Perwira dengan Fondasi Moral yang Kuat
Hendropriyono menyatakan, "Saya melihat Letkol Teddy Indra Wijaya sebagai representasi menarik dari generasi perwira muda Indonesia yang tidak hanya kuat secara profesional, tetapi juga memiliki fondasi moral dan etika yang terjaga dengan baik." Pernyataan ini disampaikan kepada wartawan pada Sabtu, 4 April 2026, menekankan pentingnya nilai-nilai etika dalam kepemimpinan.
Ia bercerita tentang pertemuan silaturahmi Lebaran dengan Teddy, di mana ia menangkap kesan mendalam tentang kesopanan dan penghormatan Teddy kepada generasi sebelumnya. "Pada saat datang bersilaturahmi dalam suasana Idulfitri kepada saya sebagai purnawirawan, saya menangkap kesan bahwa ia adalah seorang perwira yang menjunjung tinggi nilai kesopanan, etika, dan penghormatan," ujar Hendropriyono.
Kerendahan Hati sebagai Kualitas Penting
Menurut Hendropriyono, aspek paling menonjol dari Teddy adalah kerendahan hatinya. Ia menyebut sifat ini langka dan krusial bagi seorang pemimpin. "Walaupun saya mengetahui bahwa ia adalah perwira yang cerdas dan memiliki kapasitas intelektual yang baik, yang menarik justru adalah kerendahan hatinya. Ia menunjukkan kemampuan untuk terus belajar dengan mengambil manfaat dari pengalaman orang lain," katanya.
Hendropriyono menambahkan, "Ini adalah kualitas penting, karena kecerdasan tanpa kerendahan hati seringkali tidak menghasilkan kepemimpinan yang matang." Ia menekankan bahwa Teddy kerap lebih banyak bertanya daripada berbicara, dengan pertanyaan-pertanyaan yang menunjukkan ketertarikan serius terhadap pengalaman empiris dalam penyelenggaraan negara.
Kombinasi Lengkap untuk Kepemimpinan Masa Depan
Hendropriyono juga melihat Teddy sebagai figur pemuda dengan kombinasi lengkap, termasuk semangat, disiplin, kemampuan berinteraksi sosial, dan kesiapan bekerja dalam tekanan. Karakter seperti ini, katanya, sangat dibutuhkan dalam lingkungan pemerintahan modern yang dinamis dan kompleks.

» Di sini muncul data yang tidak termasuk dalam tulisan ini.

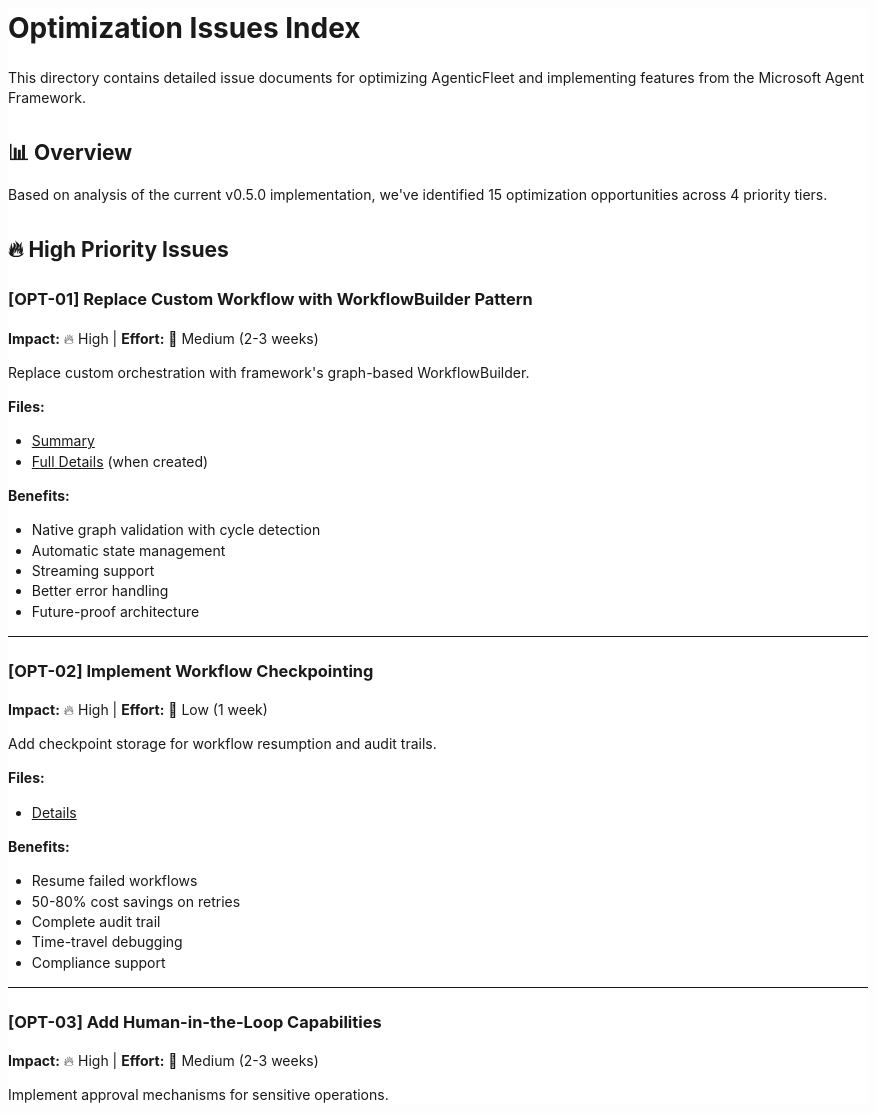 # Optimization Issues Index

This directory contains detailed issue documents for optimizing AgenticFleet and implementing features from the Microsoft Agent Framework.

## 📊 Overview

Based on analysis of the current v0.5.0 implementation, we've identified 15 optimization opportunities across 4 priority tiers.

## 🔥 High Priority Issues

### [OPT-01] Replace Custom Workflow with WorkflowBuilder Pattern
**Impact:** 🔥 High | **Effort:** 🔨 Medium (2-3 weeks)

Replace custom orchestration with framework's graph-based WorkflowBuilder.

**Files:**
- [Summary](./opt-01-summary.md)
- [Full Details](./opt-01-workflow-builder.md) (when created)

**Benefits:**
- Native graph validation with cycle detection
- Automatic state management
- Streaming support
- Better error handling
- Future-proof architecture

---

### [OPT-02] Implement Workflow Checkpointing
**Impact:** 🔥 High | **Effort:** 🔨 Low (1 week)

Add checkpoint storage for workflow resumption and audit trails.

**Files:**
- [Details](./opt-02-checkpointing.md)

**Benefits:**
- Resume failed workflows
- 50-80% cost savings on retries
- Complete audit trail
- Time-travel debugging
- Compliance support

---

### [OPT-03] Add Human-in-the-Loop Capabilities
**Impact:** 🔥 High | **Effort:** 🔨 Medium (2-3 weeks)

Implement approval mechanisms for sensitive operations.
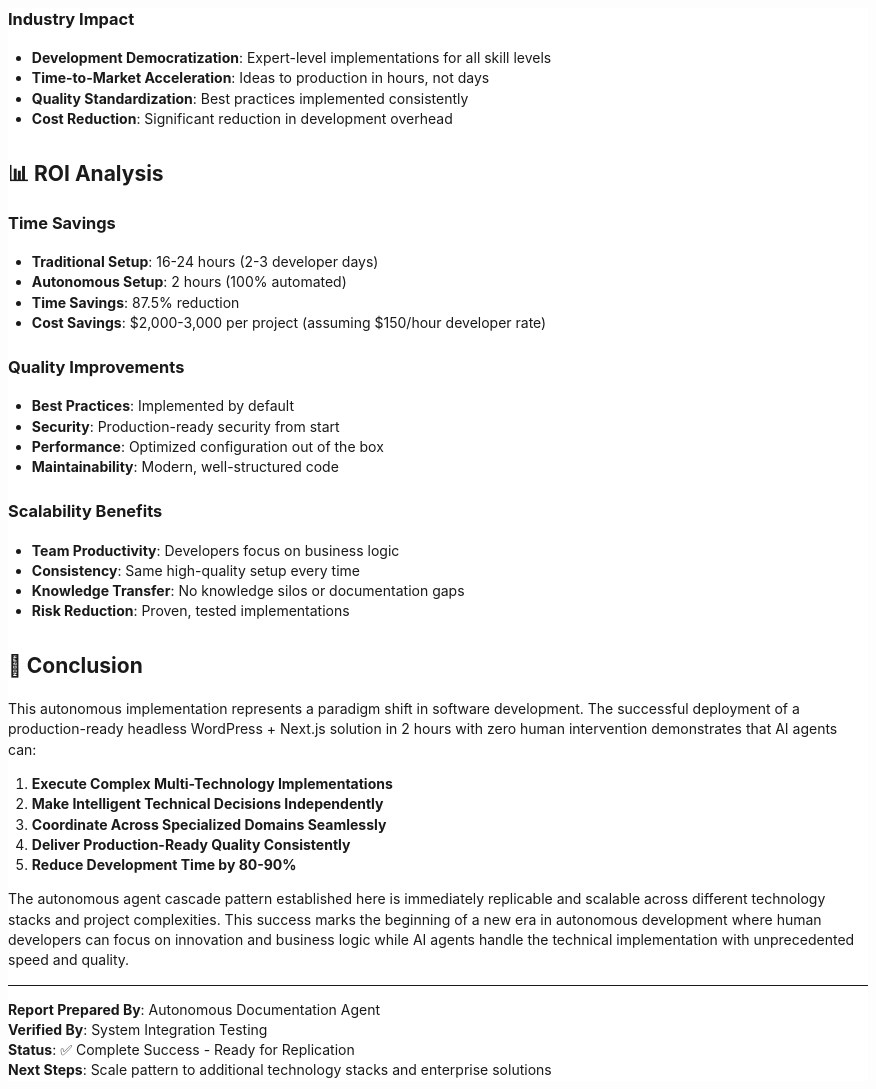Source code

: ### Industry Impact
- **Development Democratization**: Expert-level implementations for all skill levels
- **Time-to-Market Acceleration**: Ideas to production in hours, not days
- **Quality Standardization**: Best practices implemented consistently
- **Cost Reduction**: Significant reduction in development overhead

## 📊 ROI Analysis

### Time Savings
- **Traditional Setup**: 16-24 hours (2-3 developer days)
- **Autonomous Setup**: 2 hours (100% automated)
- **Time Savings**: 87.5% reduction
- **Cost Savings**: $2,000-3,000 per project (assuming $150/hour developer rate)

### Quality Improvements
- **Best Practices**: Implemented by default
- **Security**: Production-ready security from start
- **Performance**: Optimized configuration out of the box
- **Maintainability**: Modern, well-structured code

### Scalability Benefits
- **Team Productivity**: Developers focus on business logic
- **Consistency**: Same high-quality setup every time
- **Knowledge Transfer**: No knowledge silos or documentation gaps
- **Risk Reduction**: Proven, tested implementations

## 🎯 Conclusion

This autonomous implementation represents a paradigm shift in software development. The successful deployment of a production-ready headless WordPress + Next.js solution in 2 hours with zero human intervention demonstrates that AI agents can:

1. **Execute Complex Multi-Technology Implementations**
2. **Make Intelligent Technical Decisions Independently**
3. **Coordinate Across Specialized Domains Seamlessly**
4. **Deliver Production-Ready Quality Consistently**
5. **Reduce Development Time by 80-90%**

The autonomous agent cascade pattern established here is immediately replicable and scalable across different technology stacks and project complexities. This success marks the beginning of a new era in autonomous development where human developers can focus on innovation and business logic while AI agents handle the technical implementation with unprecedented speed and quality.

---

**Report Prepared By**: Autonomous Documentation Agent  
**Verified By**: System Integration Testing  
**Status**: ✅ Complete Success - Ready for Replication  
**Next Steps**: Scale pattern to additional technology stacks and enterprise solutions
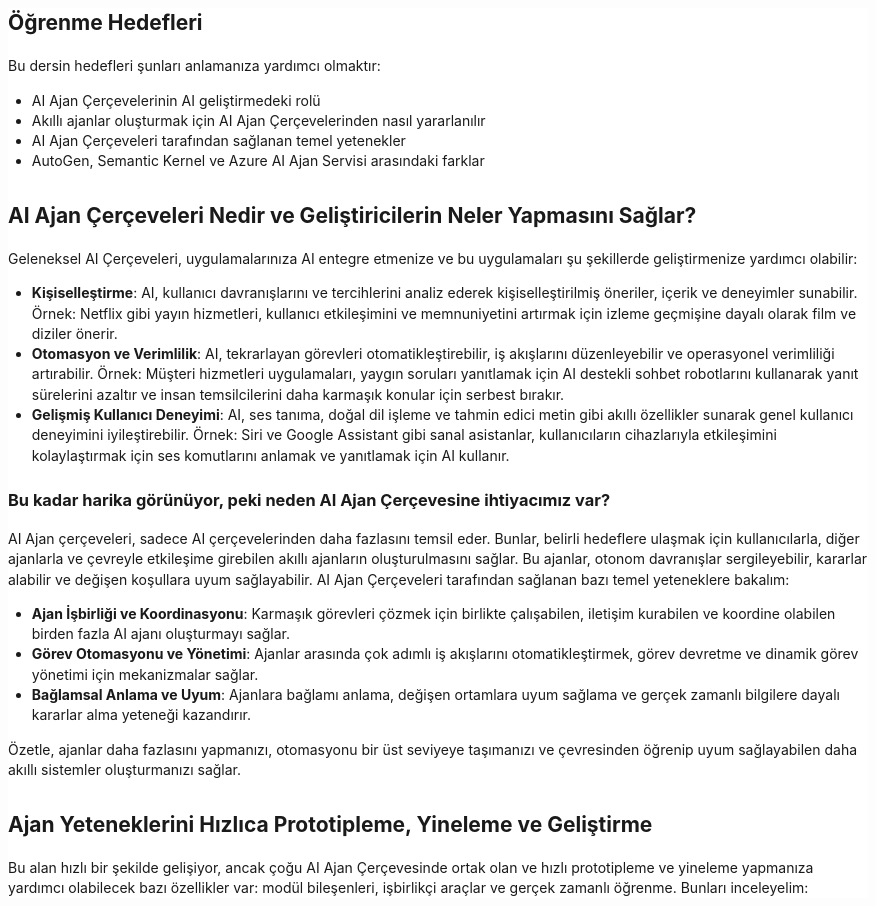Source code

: ## Öğrenme Hedefleri

Bu dersin hedefleri şunları anlamanıza yardımcı olmaktır:

- AI Ajan Çerçevelerinin AI geliştirmedeki rolü
- Akıllı ajanlar oluşturmak için AI Ajan Çerçevelerinden nasıl yararlanılır
- AI Ajan Çerçeveleri tarafından sağlanan temel yetenekler
- AutoGen, Semantic Kernel ve Azure AI Ajan Servisi arasındaki farklar

## AI Ajan Çerçeveleri Nedir ve Geliştiricilerin Neler Yapmasını Sağlar?

Geleneksel AI Çerçeveleri, uygulamalarınıza AI entegre etmenize ve bu uygulamaları şu şekillerde geliştirmenize yardımcı olabilir:

- **Kişiselleştirme**: AI, kullanıcı davranışlarını ve tercihlerini analiz ederek kişiselleştirilmiş öneriler, içerik ve deneyimler sunabilir.
Örnek: Netflix gibi yayın hizmetleri, kullanıcı etkileşimini ve memnuniyetini artırmak için izleme geçmişine dayalı olarak film ve diziler önerir.
- **Otomasyon ve Verimlilik**: AI, tekrarlayan görevleri otomatikleştirebilir, iş akışlarını düzenleyebilir ve operasyonel verimliliği artırabilir.
Örnek: Müşteri hizmetleri uygulamaları, yaygın soruları yanıtlamak için AI destekli sohbet robotlarını kullanarak yanıt sürelerini azaltır ve insan temsilcilerini daha karmaşık konular için serbest bırakır.
- **Gelişmiş Kullanıcı Deneyimi**: AI, ses tanıma, doğal dil işleme ve tahmin edici metin gibi akıllı özellikler sunarak genel kullanıcı deneyimini iyileştirebilir.
Örnek: Siri ve Google Assistant gibi sanal asistanlar, kullanıcıların cihazlarıyla etkileşimini kolaylaştırmak için ses komutlarını anlamak ve yanıtlamak için AI kullanır.

### Bu kadar harika görünüyor, peki neden AI Ajan Çerçevesine ihtiyacımız var?

AI Ajan çerçeveleri, sadece AI çerçevelerinden daha fazlasını temsil eder. Bunlar, belirli hedeflere ulaşmak için kullanıcılarla, diğer ajanlarla ve çevreyle etkileşime girebilen akıllı ajanların oluşturulmasını sağlar. Bu ajanlar, otonom davranışlar sergileyebilir, kararlar alabilir ve değişen koşullara uyum sağlayabilir. AI Ajan Çerçeveleri tarafından sağlanan bazı temel yeteneklere bakalım:

- **Ajan İşbirliği ve Koordinasyonu**: Karmaşık görevleri çözmek için birlikte çalışabilen, iletişim kurabilen ve koordine olabilen birden fazla AI ajanı oluşturmayı sağlar.
- **Görev Otomasyonu ve Yönetimi**: Ajanlar arasında çok adımlı iş akışlarını otomatikleştirmek, görev devretme ve dinamik görev yönetimi için mekanizmalar sağlar.
- **Bağlamsal Anlama ve Uyum**: Ajanlara bağlamı anlama, değişen ortamlara uyum sağlama ve gerçek zamanlı bilgilere dayalı kararlar alma yeteneği kazandırır.

Özetle, ajanlar daha fazlasını yapmanızı, otomasyonu bir üst seviyeye taşımanızı ve çevresinden öğrenip uyum sağlayabilen daha akıllı sistemler oluşturmanızı sağlar.

## Ajan Yeteneklerini Hızlıca Prototipleme, Yineleme ve Geliştirme

Bu alan hızlı bir şekilde gelişiyor, ancak çoğu AI Ajan Çerçevesinde ortak olan ve hızlı prototipleme ve yineleme yapmanıza yardımcı olabilecek bazı özellikler var: modül bileşenleri, işbirlikçi araçlar ve gerçek zamanlı öğrenme. Bunları inceleyelim:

"Sebagai pembantu dekat Presiden Prabowo Subianto, ia berada pada posisi yang sangat strategis untuk belajar secara langsung mengenai praktik pemerintahan dan dinamika politik tingkat tinggi. Pengalaman ini, apabila disertai dengan integritas dan kemauan belajar yang terus-menerus, akan menjadi modal penting bagi pembentukan kepemimpinan masa depan," ujar Hendropriyono.
Ia menyimpulkan, "Saya melihat Letkol Teddy Indra Wijaya bukan hanya sebagai pejabat muda, tetapi sebagai bagian dari harapan berkelanjutan bagi kualitas kepemimpinan Indonesia di masa depan—yakni kepemimpinan yang berakar pada etika, terbuka terhadap pembelajaran, dan mampu menjembatani pengalaman masa lalu dengan tantangan masa kini."